▶ Work to be completed:
Look through the data below and show every line that includes "center".

▶ Task inputs:
************
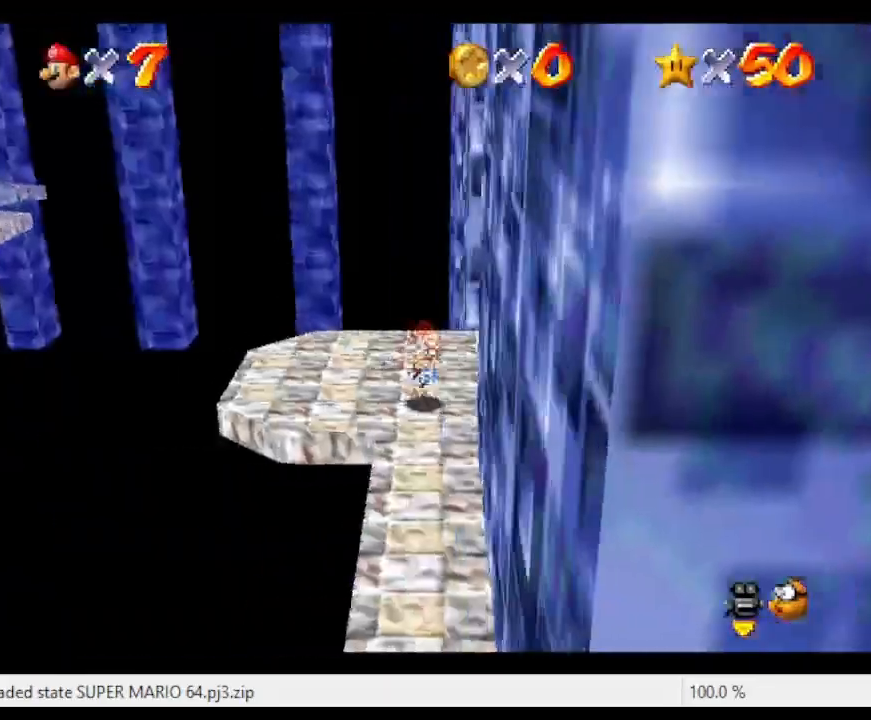
{"buttons": [], "left_stick": "left", "events": [[300, "A", "down"], [300, "left_stick", "center"], [400, "left_stick", "left"], [467, "A", "up"]]}
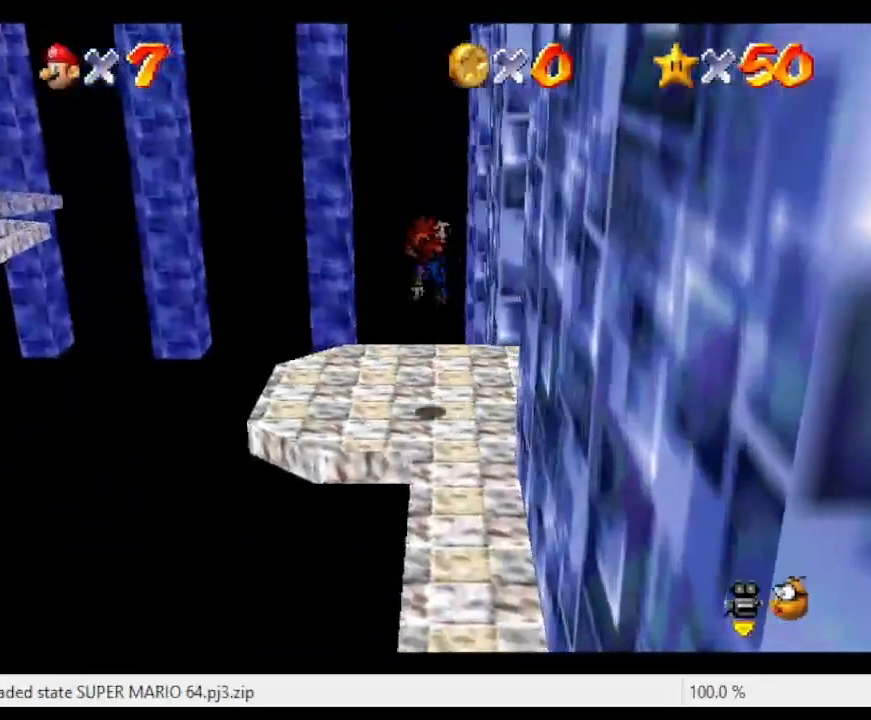
{"buttons": ["C_UP"], "left_stick": "center", "events": [[200, "R1", "down"], [267, "left_stick", "center"], [400, "R1", "up"], [500, "C_UP", "down"]]}
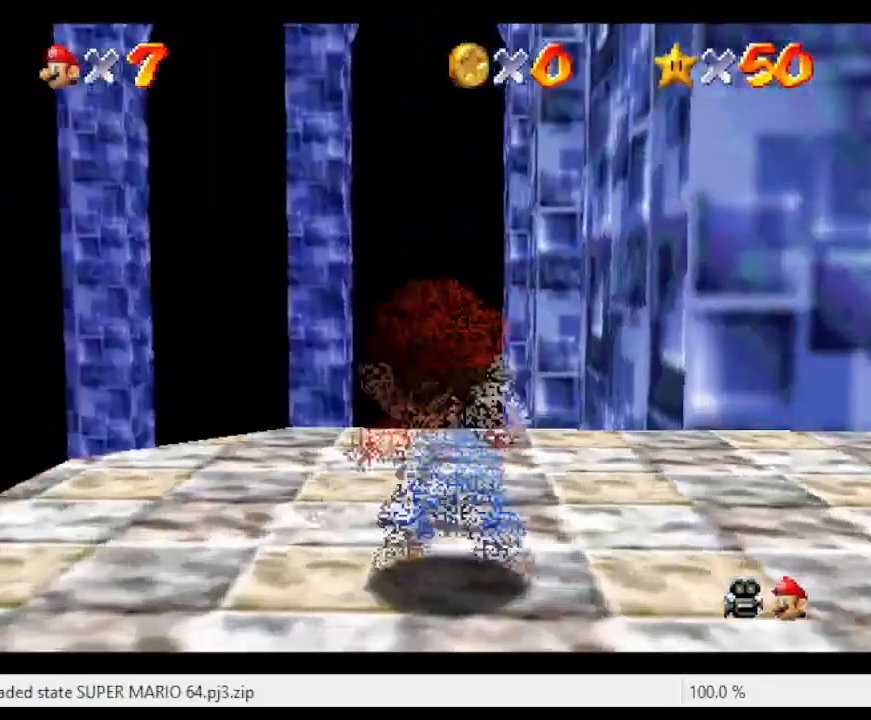
{"buttons": [], "left_stick": "down", "events": [[200, "C_UP", "up"], [500, "left_stick", "down"]]}
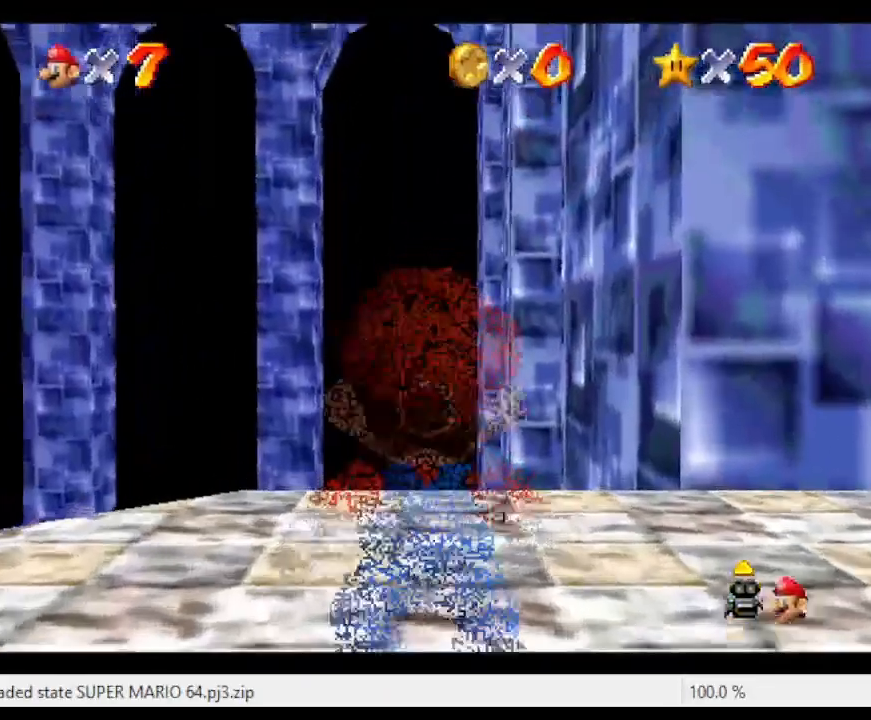
{"buttons": [], "left_stick": "center", "events": [[333, "left_stick", "center"]]}
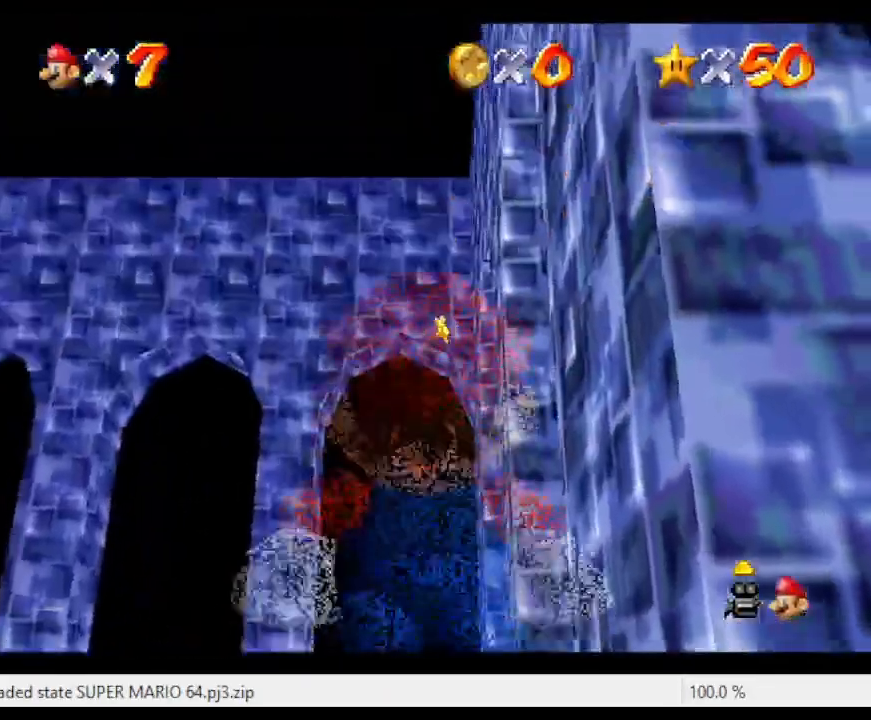
{"buttons": [], "left_stick": "center", "events": [[167, "left_stick", "up"], [333, "left_stick", "center"], [367, "C_DOWN", "down"], [500, "C_DOWN", "up"]]}
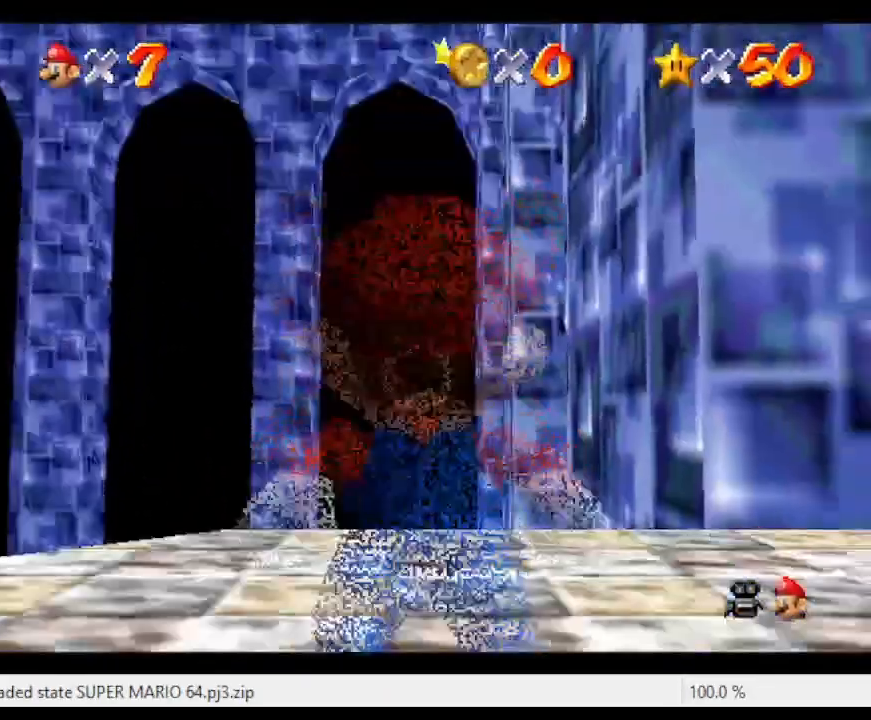
{"buttons": [], "left_stick": "center", "events": [[167, "R1", "down"], [267, "R1", "up"]]}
************
▶ Exercise result:
{"buttons": [], "left_stick": "left", "events": [[300, "A", "down"], [300, "left_stick", "center"], [400, "left_stick", "left"], [467, "A", "up"]]}
{"buttons": ["C_UP"], "left_stick": "center", "events": [[200, "R1", "down"], [267, "left_stick", "center"], [400, "R1", "up"], [500, "C_UP", "down"]]}
{"buttons": [], "left_stick": "center", "events": [[333, "left_stick", "center"]]}
{"buttons": [], "left_stick": "center", "events": [[167, "left_stick", "up"], [333, "left_stick", "center"], [367, "C_DOWN", "down"], [500, "C_DOWN", "up"]]}
{"buttons": [], "left_stick": "center", "events": [[167, "R1", "down"], [267, "R1", "up"]]}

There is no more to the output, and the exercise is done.